■スノーホーストレッキング

 このシラルトロ湖周辺でスノーホーストレッキングを導入するという案があるようだ。文字通り雪の上を馬に乗って歩くのだ。牧場とは違い、国立公園のど真ん中で乗馬ができるという環境はほかにあるだろうか。カヌーとは逆に目線が高くなり、馬上から見る広大な雪原は本当に素晴らしい。馬の息遣いを感じながら、人馬一体となれる瞬間は他の乗り物では体験できないスペシャルなものだろう。馬の調教や遊歩道利用者との調整など、解決しなければならない点は当然あるものの、うまく馬のポテンシャルを引き出すことで、アクティビティとして、そして移動手段としても馬の利用価値は高いと感じた。

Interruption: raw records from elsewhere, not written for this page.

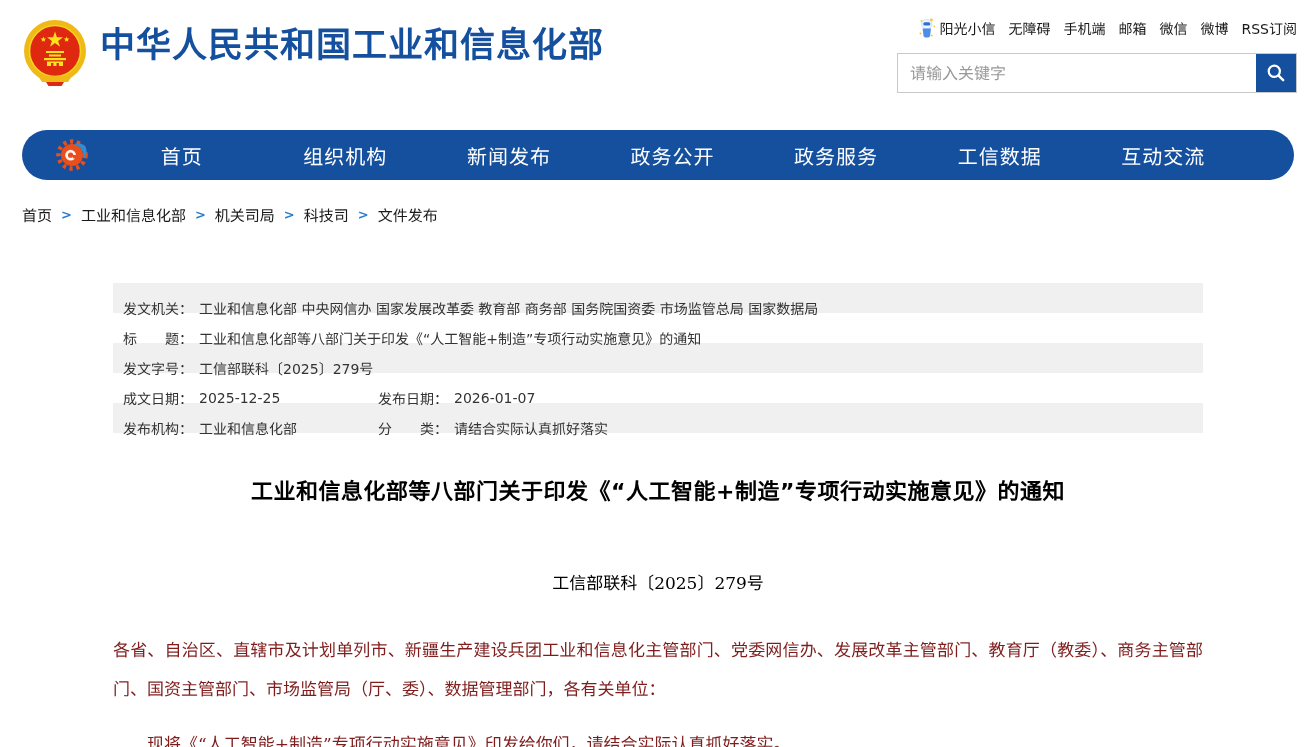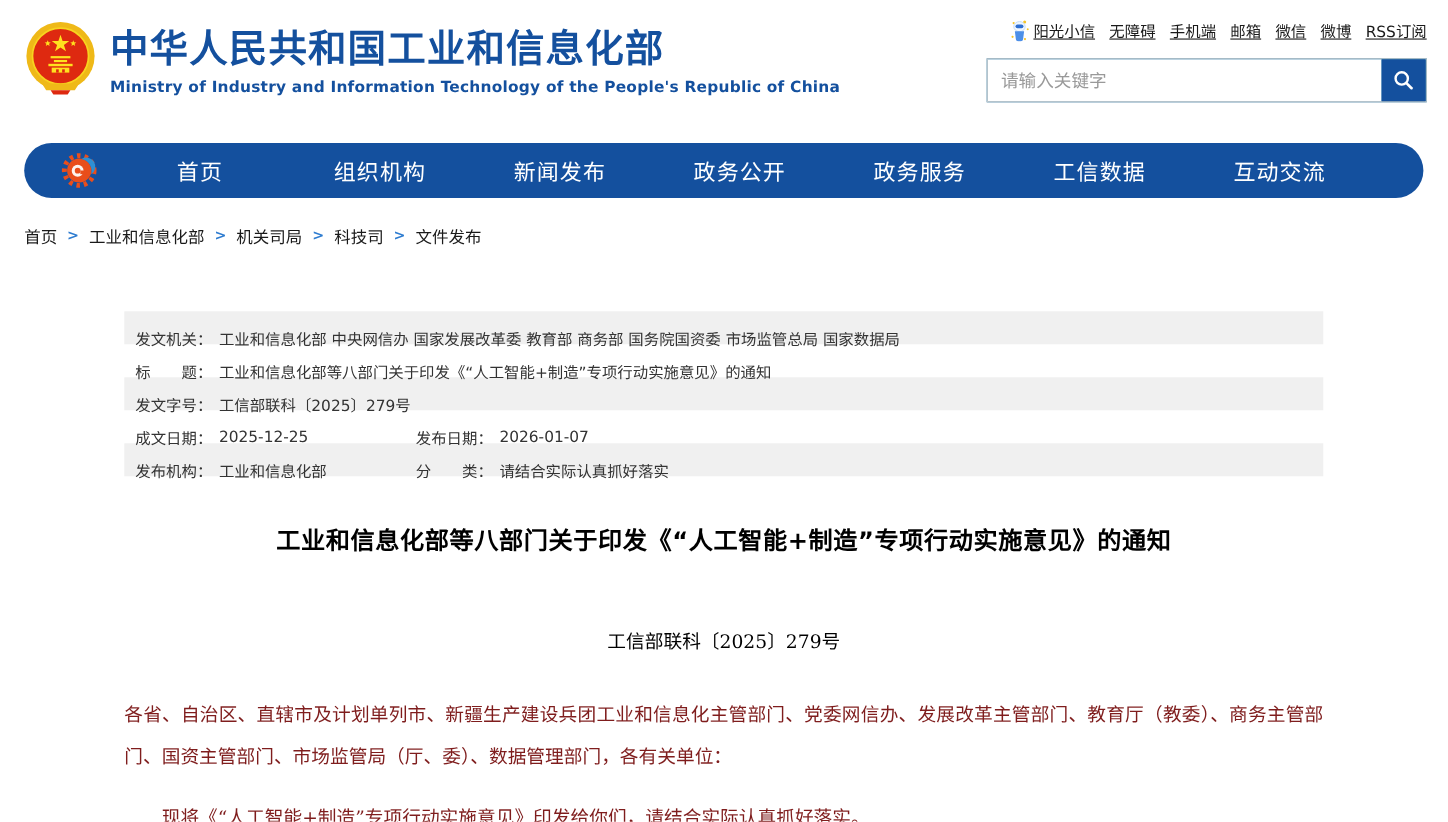--- a/index.html
+++ b/index.html
@@ -17,7 +17,7 @@
 
   .header-right { position:absolute; right:19px; top:18px; width:400px; }
   .quick-links { display:flex; justify-content:flex-end; align-items:center; gap:13px;
-    font-size:14px; color:#1a1a1a;text-decoration:underline; }
+    font-size:14px; color:#1a1a1a; }
   .quick-link { color:#1a1a1a; text-decoration:none; cursor:pointer; display:flex;
     align-items:center; gap:3px; white-space:nowrap; }
   .mascot svg { width:18px; height:20px; display:block; }

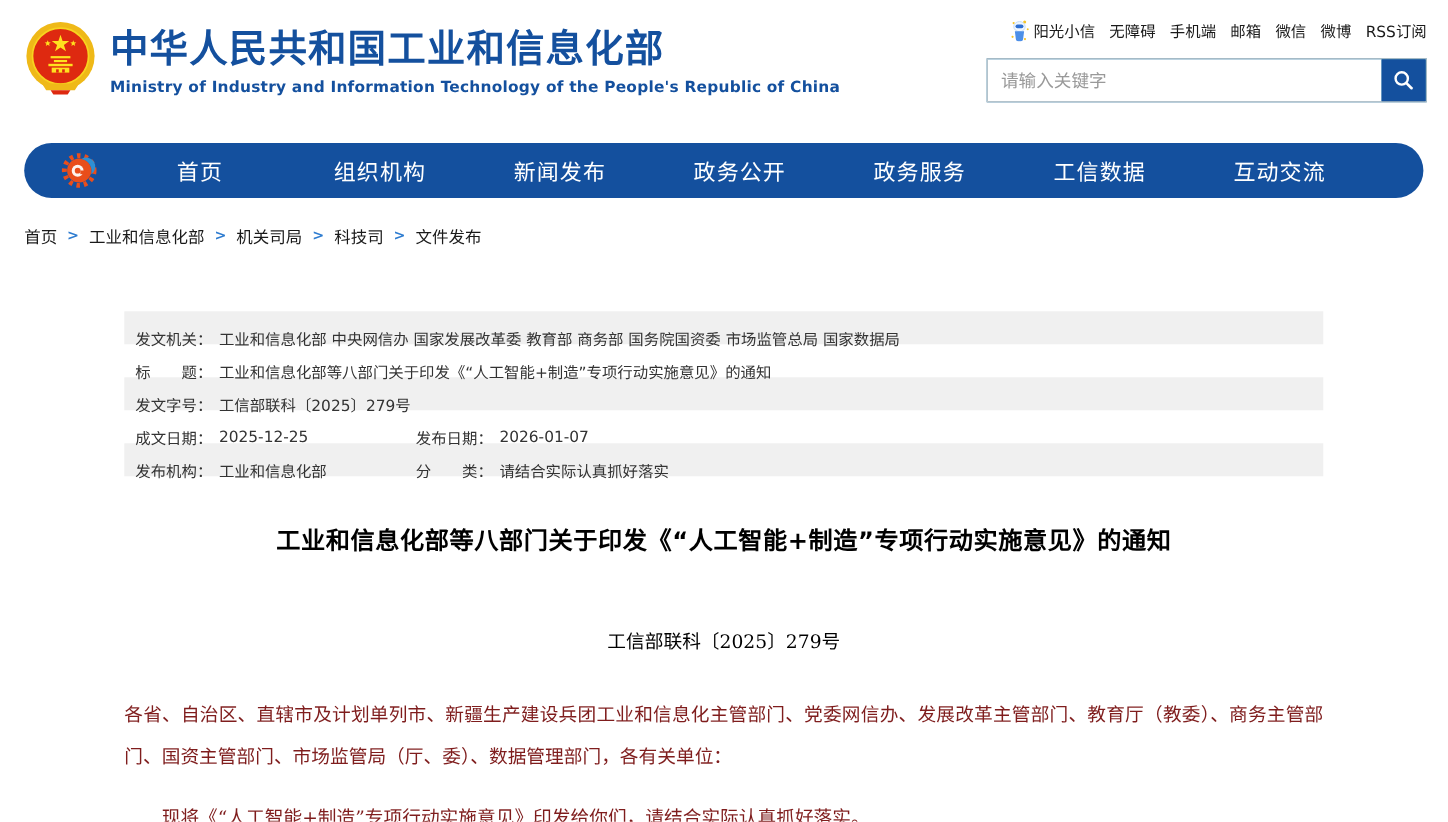--- a/index.html
+++ b/index.html
@@ -92,7 +92,6 @@
       </span>
       <span class="brand-text">
         <span class="site-title" style="display:block">中华人民共和国工业和信息化部</span>
-        <span class="site-subtitle" style="display:block">Ministry of Industry and Information Technology of the People's Republic of China</span>
       </span>
     </a>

スノーホーストレッキングの導入が検討されている蝶の森遊歩道

 馬はこの地方の歴史にとって外すことのできない存在だ。明治19年に塘路湖畔に建てられ、北海道遺産にも選定されている「北海道集治監釧路分監本館」は、明治34年にこの地方での役割を終え、受刑者と職員は網走分監(後の網走監獄)へと移った。そして施設を転用する形で日本陸軍の軍馬補充部が設置され、寒冷地に適した軍用馬の育成が行なわれるようになった。そう、「馬」である。

 スノーホーストレッキングへの導入が検討されている道産子は北海道産の馬で、頑健で粗食に耐え、寒さに強い。サラブレットや輓馬などに比べると小柄で、気性も温順、持久力と速度に富む。なんといっても馬が健気で可愛いのだ。道産子の賢さ溢れるトレッキングは多くの人に受け入れられるコンテンツとなり得るだろう。雪の釧路湿原を道産子に乗って歩く姿を思い浮かべるとワクワクするではないか。実現すれば、馬と町との新たな物語が生まれることになる。そんな想像を膨らませながらシラルトロ湖を後にした。